According to Armstrong, there has to be two areas of focus for an action plan, some of the plan needs to be prevention and reduction of the factors causing climate change, and some of the plan needs to be building resiliency and adapting to face the effects of climate change. The plan, she said, needs to be a collective effort involving individual and community efforts.
“Climate change is a wicked problem,” said Armstrong. “This isn’t a problem one agency is going to solve. It’s going to have to be collaborative … we have to work with others to make sure adaptation supports are in place.”
Some of the key strategies included in the SMDHU comprehensive climate change action plan include working with municipalities in the region to develop healthy public health policy and reduce gas emissions by encouraging active transportation routes and public transit.

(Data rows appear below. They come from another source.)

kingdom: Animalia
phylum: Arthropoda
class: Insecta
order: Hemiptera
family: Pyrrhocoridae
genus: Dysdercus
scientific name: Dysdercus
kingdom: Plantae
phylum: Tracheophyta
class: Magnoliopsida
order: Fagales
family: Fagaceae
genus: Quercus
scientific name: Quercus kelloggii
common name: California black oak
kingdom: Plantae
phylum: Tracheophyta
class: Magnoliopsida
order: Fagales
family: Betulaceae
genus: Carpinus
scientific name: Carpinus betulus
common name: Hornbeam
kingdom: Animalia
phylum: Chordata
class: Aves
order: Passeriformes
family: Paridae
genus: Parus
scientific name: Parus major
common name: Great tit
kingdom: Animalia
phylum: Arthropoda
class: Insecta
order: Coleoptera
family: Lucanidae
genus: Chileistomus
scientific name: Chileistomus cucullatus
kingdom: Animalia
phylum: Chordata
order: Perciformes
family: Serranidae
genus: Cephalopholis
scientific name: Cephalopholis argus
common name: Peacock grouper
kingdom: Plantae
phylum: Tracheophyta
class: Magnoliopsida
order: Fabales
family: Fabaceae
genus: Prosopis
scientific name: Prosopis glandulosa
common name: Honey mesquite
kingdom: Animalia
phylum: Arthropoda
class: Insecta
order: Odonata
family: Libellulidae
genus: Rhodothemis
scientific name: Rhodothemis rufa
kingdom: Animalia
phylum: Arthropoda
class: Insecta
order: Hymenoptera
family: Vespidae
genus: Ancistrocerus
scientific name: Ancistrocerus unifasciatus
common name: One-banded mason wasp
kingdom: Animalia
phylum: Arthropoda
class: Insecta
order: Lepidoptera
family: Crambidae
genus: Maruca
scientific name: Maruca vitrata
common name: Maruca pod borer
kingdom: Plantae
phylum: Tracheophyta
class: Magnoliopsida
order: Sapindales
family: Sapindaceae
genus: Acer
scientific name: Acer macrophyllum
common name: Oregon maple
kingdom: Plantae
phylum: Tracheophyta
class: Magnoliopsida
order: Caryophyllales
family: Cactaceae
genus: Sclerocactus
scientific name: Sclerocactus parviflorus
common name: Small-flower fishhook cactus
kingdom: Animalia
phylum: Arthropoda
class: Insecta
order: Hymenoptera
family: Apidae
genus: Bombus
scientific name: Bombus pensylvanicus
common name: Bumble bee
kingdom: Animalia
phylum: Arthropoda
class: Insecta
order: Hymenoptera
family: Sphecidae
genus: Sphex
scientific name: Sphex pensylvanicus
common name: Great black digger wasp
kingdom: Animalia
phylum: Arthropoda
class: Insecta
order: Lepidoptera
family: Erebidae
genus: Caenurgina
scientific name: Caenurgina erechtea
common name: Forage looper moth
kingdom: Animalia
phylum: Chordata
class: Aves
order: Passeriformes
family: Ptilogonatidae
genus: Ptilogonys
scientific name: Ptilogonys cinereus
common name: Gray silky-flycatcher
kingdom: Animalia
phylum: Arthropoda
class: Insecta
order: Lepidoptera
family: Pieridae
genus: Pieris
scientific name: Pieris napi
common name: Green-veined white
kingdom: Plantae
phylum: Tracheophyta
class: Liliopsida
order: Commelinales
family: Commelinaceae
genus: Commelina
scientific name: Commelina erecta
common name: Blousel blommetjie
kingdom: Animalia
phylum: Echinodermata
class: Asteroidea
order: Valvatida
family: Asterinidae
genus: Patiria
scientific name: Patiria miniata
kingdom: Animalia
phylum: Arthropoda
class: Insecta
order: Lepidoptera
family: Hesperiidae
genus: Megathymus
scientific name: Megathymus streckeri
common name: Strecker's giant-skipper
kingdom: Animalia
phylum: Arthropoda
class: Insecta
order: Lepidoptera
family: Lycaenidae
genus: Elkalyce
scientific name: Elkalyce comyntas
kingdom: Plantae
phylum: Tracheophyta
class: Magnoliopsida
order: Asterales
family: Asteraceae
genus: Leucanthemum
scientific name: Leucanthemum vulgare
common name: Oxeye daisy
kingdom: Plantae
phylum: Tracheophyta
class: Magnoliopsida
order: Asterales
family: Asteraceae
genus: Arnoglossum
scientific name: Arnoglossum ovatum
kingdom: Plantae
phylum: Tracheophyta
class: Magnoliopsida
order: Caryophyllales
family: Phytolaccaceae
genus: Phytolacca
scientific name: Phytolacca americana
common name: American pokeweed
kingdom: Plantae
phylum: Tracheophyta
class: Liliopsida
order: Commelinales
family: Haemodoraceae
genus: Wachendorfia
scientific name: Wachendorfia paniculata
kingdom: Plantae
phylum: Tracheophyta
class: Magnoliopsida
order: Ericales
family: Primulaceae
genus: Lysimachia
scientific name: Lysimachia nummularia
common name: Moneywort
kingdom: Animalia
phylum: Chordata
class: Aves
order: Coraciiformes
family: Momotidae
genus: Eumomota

The adaptive portion of the plan involves actions such as assessment of stormwater system capacity and using green roofs to reduce the impact of an urban heat island effect.
Mosquito and tick monitoring will be important, and there will have to be more protections and options for the most vulnerable population.
“Many of those things have health benefits anyways,” said Armstrong. “It’s work that is just good for our health.”
The SMDHU will also work to foster research to better identify best practices and ways to adapt to new public health risks caused by climate change.
As individuals, Armstrong said there are both mitigating and adaptive actions to take.
“I think we all have a responsibility to think about our carbon emissions,” she said. “There are simple things we can do such as reducing our energy consumption, reducing how frequently we use our vehicles to travel … switching to more of a plant-based diet … reducing overall waste.”
From the preparation side, Armstrong suggests maintaining private wells to ensure they can withstand heavy rainfalls and flooding without becoming contaminated, flood proofing your home, and preparing your house with an emergency kit.
Simple things like sunscreen and mosquito and tick repellant can also help you prepare for the increased public health risks of climate change.